Begin Given data

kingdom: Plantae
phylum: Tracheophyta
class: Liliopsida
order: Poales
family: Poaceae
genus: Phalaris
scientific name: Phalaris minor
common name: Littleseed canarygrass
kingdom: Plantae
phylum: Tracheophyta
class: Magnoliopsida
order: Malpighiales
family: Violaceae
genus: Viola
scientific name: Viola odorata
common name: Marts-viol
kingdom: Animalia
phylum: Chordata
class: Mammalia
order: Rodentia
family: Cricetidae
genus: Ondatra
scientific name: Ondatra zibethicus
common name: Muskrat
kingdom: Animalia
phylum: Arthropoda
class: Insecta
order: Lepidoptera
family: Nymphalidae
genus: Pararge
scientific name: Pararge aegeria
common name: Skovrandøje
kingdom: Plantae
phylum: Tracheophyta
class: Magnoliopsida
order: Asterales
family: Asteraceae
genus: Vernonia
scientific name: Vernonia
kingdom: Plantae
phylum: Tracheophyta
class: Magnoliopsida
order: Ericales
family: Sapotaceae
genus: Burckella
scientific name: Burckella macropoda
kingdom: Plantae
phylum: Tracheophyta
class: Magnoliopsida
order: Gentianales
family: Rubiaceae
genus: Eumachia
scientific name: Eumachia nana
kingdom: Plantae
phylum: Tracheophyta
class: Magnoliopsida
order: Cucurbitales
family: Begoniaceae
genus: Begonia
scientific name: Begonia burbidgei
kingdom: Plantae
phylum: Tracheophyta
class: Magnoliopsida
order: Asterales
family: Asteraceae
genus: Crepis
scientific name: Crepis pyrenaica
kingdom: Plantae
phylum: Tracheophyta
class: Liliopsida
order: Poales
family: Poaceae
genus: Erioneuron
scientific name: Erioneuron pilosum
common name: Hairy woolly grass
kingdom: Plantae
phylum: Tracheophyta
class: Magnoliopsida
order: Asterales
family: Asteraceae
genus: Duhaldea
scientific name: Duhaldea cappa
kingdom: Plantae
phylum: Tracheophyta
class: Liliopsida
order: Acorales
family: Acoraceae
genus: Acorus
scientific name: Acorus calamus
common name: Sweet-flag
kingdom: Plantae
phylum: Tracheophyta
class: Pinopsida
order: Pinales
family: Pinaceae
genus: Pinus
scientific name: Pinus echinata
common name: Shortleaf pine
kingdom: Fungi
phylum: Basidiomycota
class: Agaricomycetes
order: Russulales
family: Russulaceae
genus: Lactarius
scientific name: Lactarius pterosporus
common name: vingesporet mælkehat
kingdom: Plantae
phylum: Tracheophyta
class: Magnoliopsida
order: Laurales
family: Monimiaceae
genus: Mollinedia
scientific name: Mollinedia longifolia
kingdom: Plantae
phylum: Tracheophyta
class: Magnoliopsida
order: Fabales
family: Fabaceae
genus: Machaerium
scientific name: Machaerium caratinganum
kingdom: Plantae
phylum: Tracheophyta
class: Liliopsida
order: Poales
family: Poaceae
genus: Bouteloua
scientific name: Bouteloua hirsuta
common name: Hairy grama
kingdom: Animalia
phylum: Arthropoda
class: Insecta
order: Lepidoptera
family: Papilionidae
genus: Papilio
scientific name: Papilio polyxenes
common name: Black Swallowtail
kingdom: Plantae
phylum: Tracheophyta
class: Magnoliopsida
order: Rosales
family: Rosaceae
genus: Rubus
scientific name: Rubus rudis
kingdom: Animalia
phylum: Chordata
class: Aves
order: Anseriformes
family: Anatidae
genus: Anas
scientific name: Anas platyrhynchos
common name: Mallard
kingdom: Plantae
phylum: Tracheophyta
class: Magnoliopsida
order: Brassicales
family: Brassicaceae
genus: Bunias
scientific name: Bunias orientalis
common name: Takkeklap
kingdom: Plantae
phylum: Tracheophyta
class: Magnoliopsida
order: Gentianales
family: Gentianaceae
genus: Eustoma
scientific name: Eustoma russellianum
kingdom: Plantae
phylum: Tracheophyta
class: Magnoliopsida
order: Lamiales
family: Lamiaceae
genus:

End Given data

-- Stated goal --
Copy every line of the material above word for word, keeping the same order.

-- Solution to the problem --
kingdom: Plantae
phylum: Tracheophyta
class: Liliopsida
order: Poales
family: Poaceae
genus: Phalaris
scientific name: Phalaris minor
common name: Littleseed canarygrass
kingdom: Plantae
phylum: Tracheophyta
class: Magnoliopsida
order: Malpighiales
family: Violaceae
genus: Viola
scientific name: Viola odorata
common name: Marts-viol
kingdom: Animalia
phylum: Chordata
class: Mammalia
order: Rodentia
family: Cricetidae
genus: Ondatra
scientific name: Ondatra zibethicus
common name: Muskrat
kingdom: Animalia
phylum: Arthropoda
class: Insecta
order: Lepidoptera
family: Nymphalidae
genus: Pararge
scientific name: Pararge aegeria
common name: Skovrandøje
kingdom: Plantae
phylum: Tracheophyta
class: Magnoliopsida
order: Asterales
family: Asteraceae
genus: Vernonia
scientific name: Vernonia
kingdom: Plantae
phylum: Tracheophyta
class: Magnoliopsida
order: Ericales
family: Sapotaceae
genus: Burckella
scientific name: Burckella macropoda
kingdom: Plantae
phylum: Tracheophyta
class: Magnoliopsida
order: Gentianales
family: Rubiaceae
genus: Eumachia
scientific name: Eumachia nana
kingdom: Plantae
phylum: Tracheophyta
class: Magnoliopsida
order: Cucurbitales
family: Begoniaceae
genus: Begonia
scientific name: Begonia burbidgei
kingdom: Plantae
phylum: Tracheophyta
class: Magnoliopsida
order: Asterales
family: Asteraceae
genus: Crepis
scientific name: Crepis pyrenaica
kingdom: Plantae
phylum: Tracheophyta
class: Liliopsida
order: Poales
family: Poaceae
genus: Erioneuron
scientific name: Erioneuron pilosum
common name: Hairy woolly grass
kingdom: Plantae
phylum: Tracheophyta
class: Magnoliopsida
order: Asterales
family: Asteraceae
genus: Duhaldea
scientific name: Duhaldea cappa
kingdom: Plantae
phylum: Tracheophyta
class: Liliopsida
order: Acorales
family: Acoraceae
genus: Acorus
scientific name: Acorus calamus
common name: Sweet-flag
kingdom: Plantae
phylum: Tracheophyta
class: Pinopsida
order: Pinales
family: Pinaceae
genus: Pinus
scientific name: Pinus echinata
common name: Shortleaf pine
kingdom: Fungi
phylum: Basidiomycota
class: Agaricomycetes
order: Russulales
family: Russulaceae
genus: Lactarius
scientific name: Lactarius pterosporus
common name: vingesporet mælkehat
kingdom: Plantae
phylum: Tracheophyta
class: Magnoliopsida
order: Laurales
family: Monimiaceae
genus: Mollinedia
scientific name: Mollinedia longifolia
kingdom: Plantae
phylum: Tracheophyta
class: Magnoliopsida
order: Fabales
family: Fabaceae
genus: Machaerium
scientific name: Machaerium caratinganum
kingdom: Plantae
phylum: Tracheophyta
class: Liliopsida
order: Poales
family: Poaceae
genus: Bouteloua
scientific name: Bouteloua hirsuta
common name: Hairy grama
kingdom: Animalia
phylum: Arthropoda
class: Insecta
order: Lepidoptera
family: Papilionidae
genus: Papilio
scientific name: Papilio polyxenes
common name: Black Swallowtail
kingdom: Plantae
phylum: Tracheophyta
class: Magnoliopsida
order: Rosales
family: Rosaceae
genus: Rubus
scientific name: Rubus rudis
kingdom: Animalia
phylum: Chordata
class: Aves
order: Anseriformes
family: Anatidae
genus: Anas
scientific name: Anas platyrhynchos
common name: Mallard
kingdom: Plantae
phylum: Tracheophyta
class: Magnoliopsida
order: Brassicales
family: Brassicaceae
genus: Bunias
scientific name: Bunias orientalis
common name: Takkeklap
kingdom: Plantae
phylum: Tracheophyta
class: Magnoliopsida
order: Gentianales
family: Gentianaceae
genus: Eustoma
scientific name: Eustoma russellianum
kingdom: Plantae
phylum: Tracheophyta
class: Magnoliopsida
order: Lamiales
family: Lamiaceae
genus:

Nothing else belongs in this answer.